**PROVIDED PASSAGE**
** START **

Monday, August 24, 2015

How Rupert Murdoch Suffered A Rare Defeat In American Classrooms

Rupert Murdoch and Joel Klein

Carlo Allegri / Reuters

Amplify, Rupert Murdoch’s attempt to disrupt the American education industry, had a lot going for it: a lot of hype, a lot of media attention, a lot of high-profile names, and a lot of money to spend. Then add to all that the fact that the education industry seemed especially vulnerable — dominated by big, cozy, slow-moving incumbents, just the way Murdoch likes it.

But none of that mattered in the end. As it turns out, Murdoch's News Corp. couldn't even make waves in the education world, much less disrupt it. During its short life, Amplify bled money, losing $193 million in 2014 alone.

On Aug. 12, News Corp. said it was in final talks to sell Amplify, had written down the value of the business by $370 million, and would wind down the education unit's first and most ambitious project, a custom-made tablet computer that was supposed to revolutionize education technology. The venture lasted just three years at News Corp.

** END **

**WHAT YOU SHOULD DO**
Reproduce verbatim the passage of the Amplify article from "But none of" to "in 2014 alone.".

**DATA**
** START **

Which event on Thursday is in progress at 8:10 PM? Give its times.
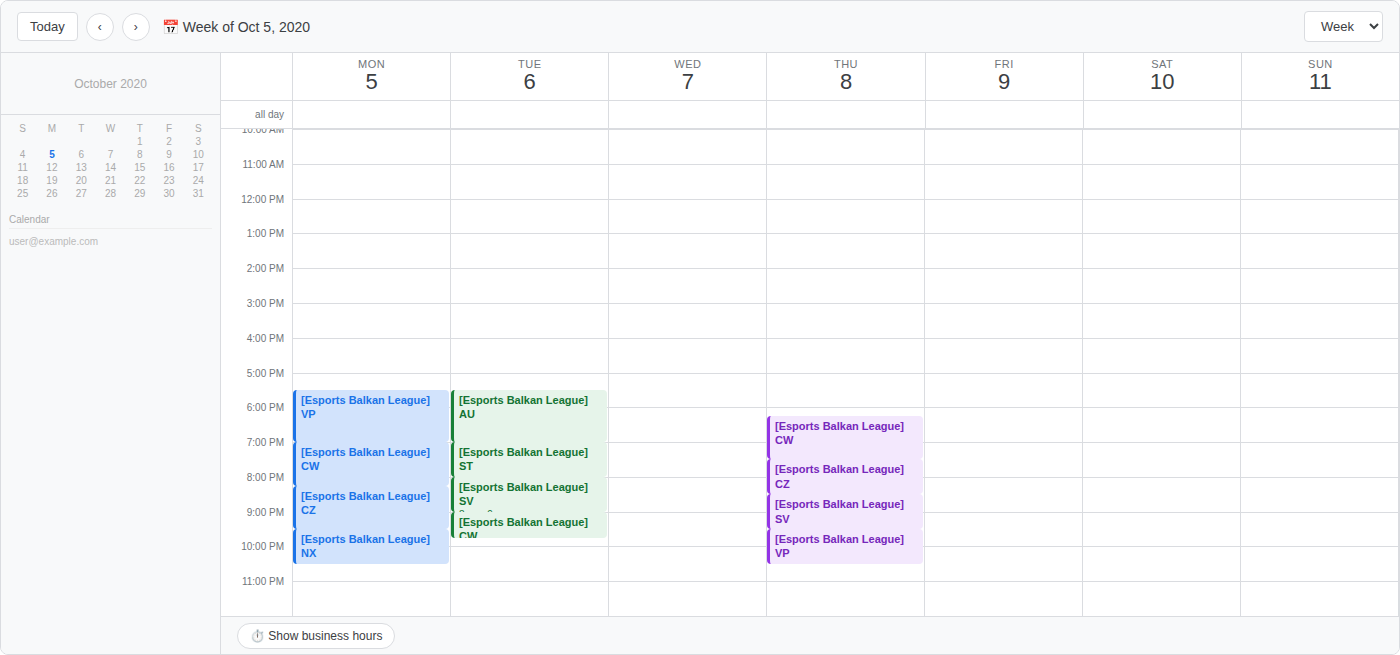
"[Esports Balkan League] CZ", 7:30 PM to 8:30 PM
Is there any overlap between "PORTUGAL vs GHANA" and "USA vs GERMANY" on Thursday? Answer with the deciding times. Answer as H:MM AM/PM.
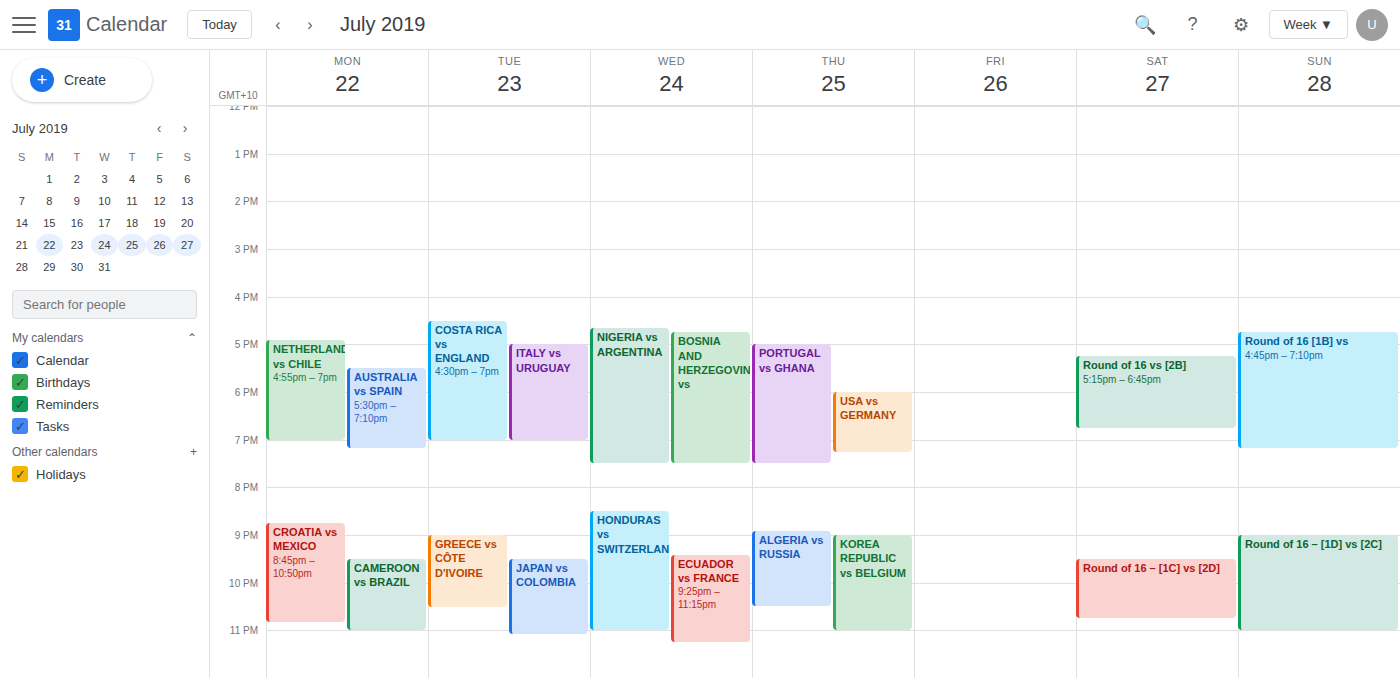
"USA vs GERMANY" runs 6:00 PM to 7:15 PM, inside "PORTUGAL vs GHANA" -- they overlap.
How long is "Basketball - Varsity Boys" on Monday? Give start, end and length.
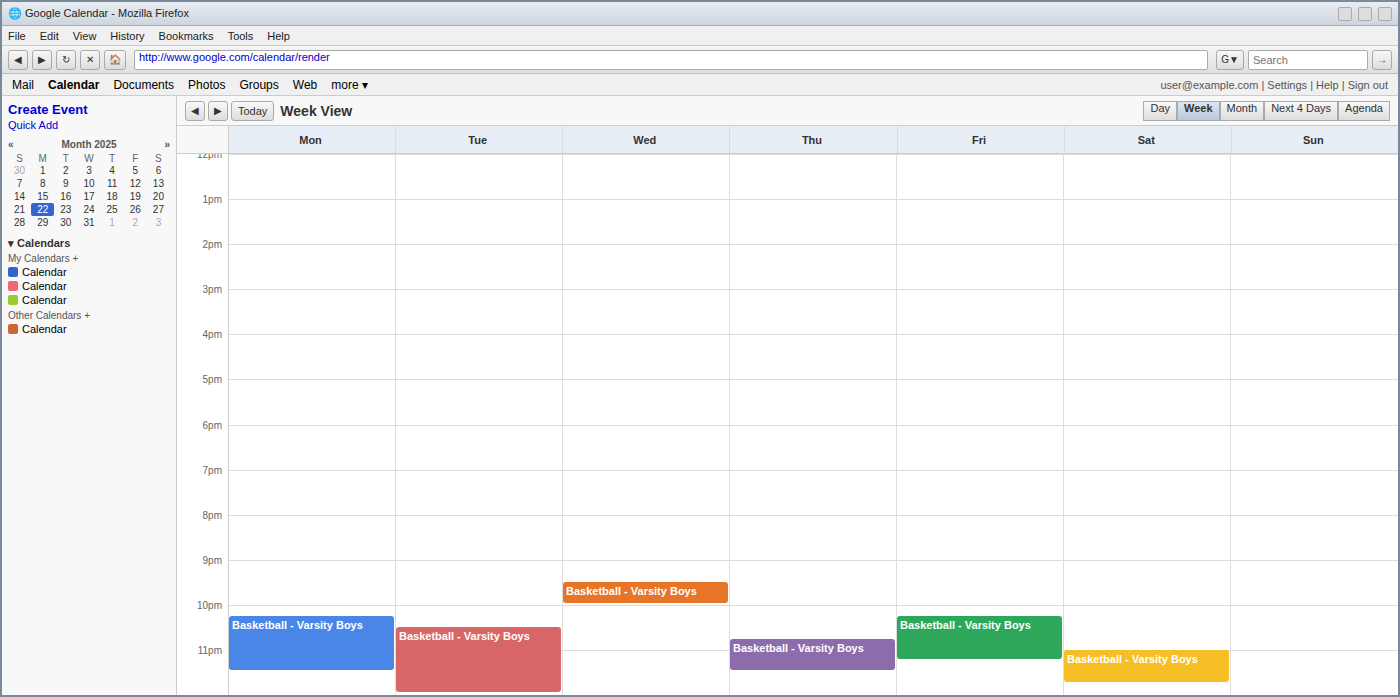
10:15 PM to 11:30 PM, 1 hour 15 minutes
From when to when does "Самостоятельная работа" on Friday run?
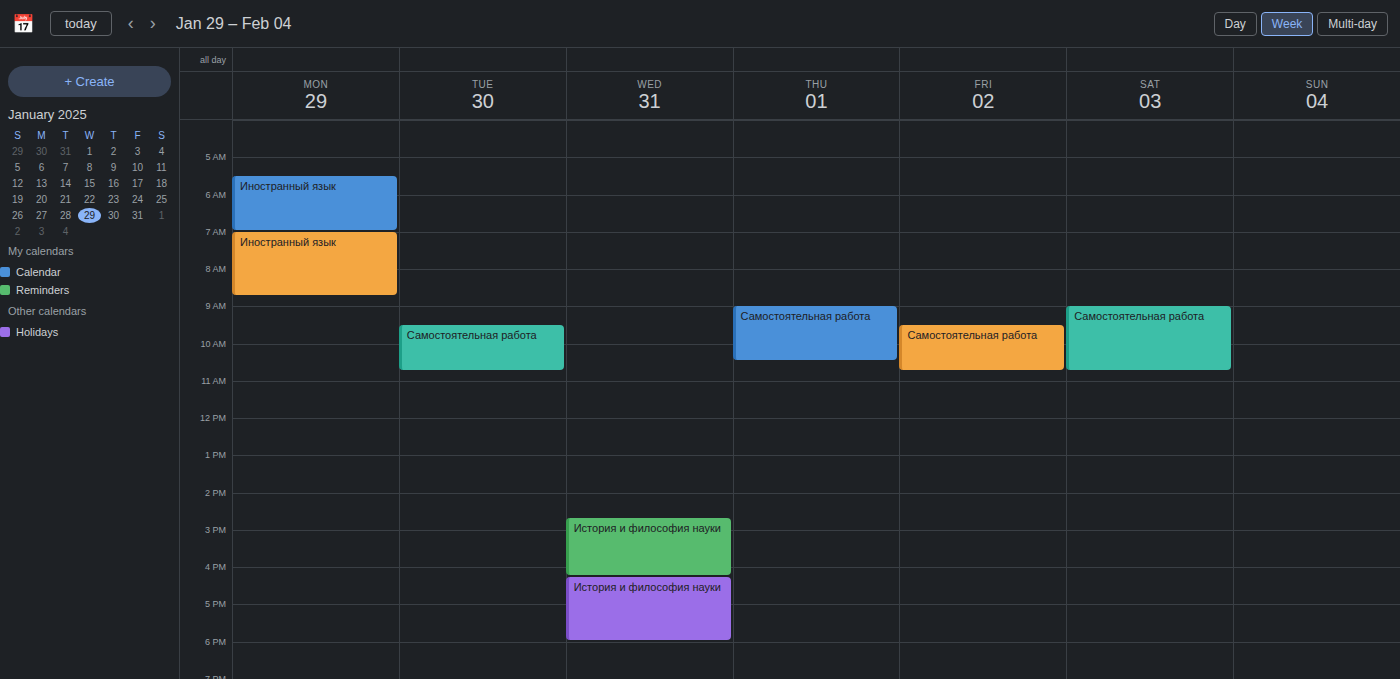
9:30 AM to 10:45 AM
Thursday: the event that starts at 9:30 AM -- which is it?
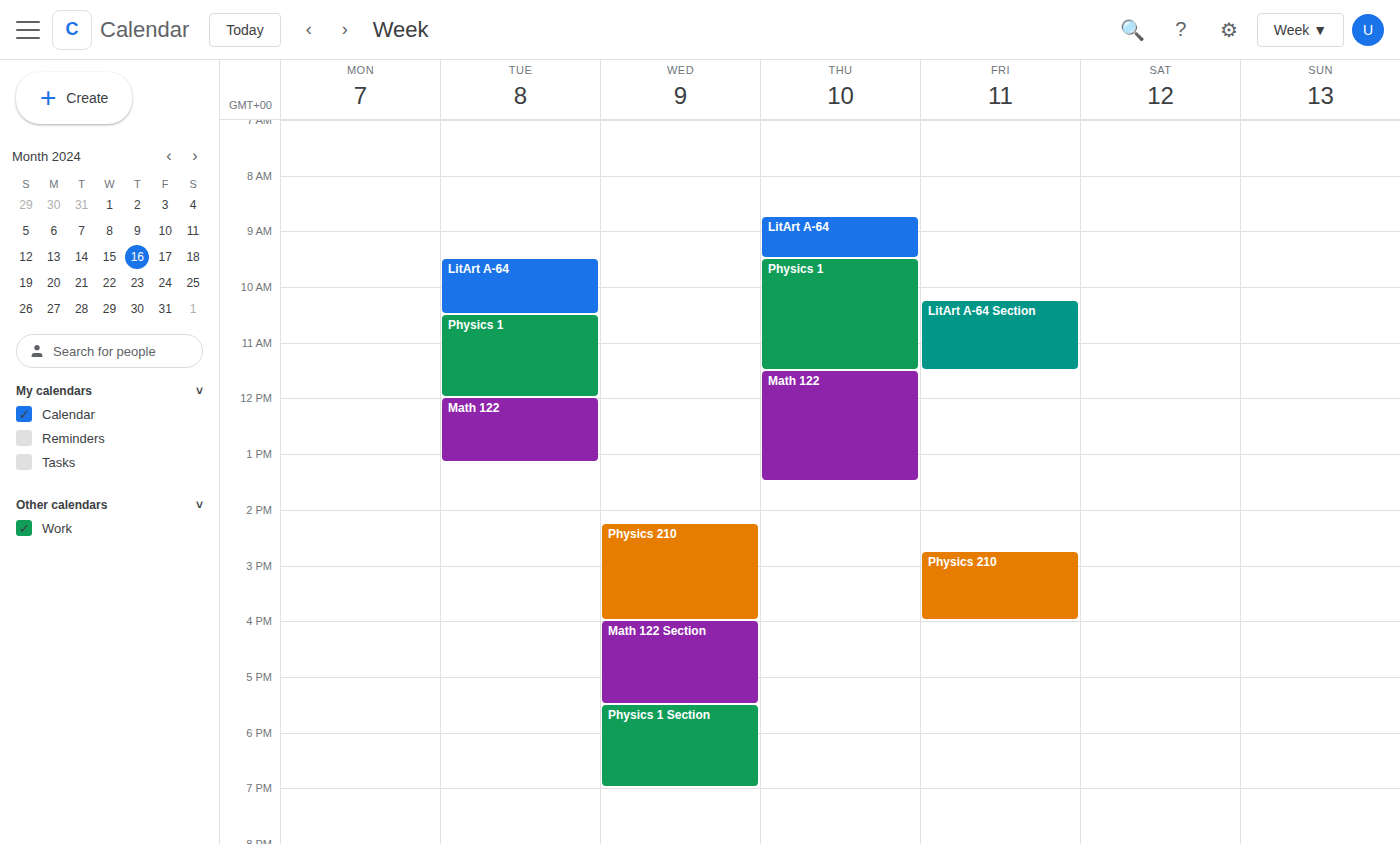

** END **

**TASK OUTPUT**
But none of that mattered in the end. As it turns out, Murdoch's News Corp. couldn't even make waves in the education world, much less disrupt it. During its short life, Amplify bled money, losing $193 million in 2014 alone.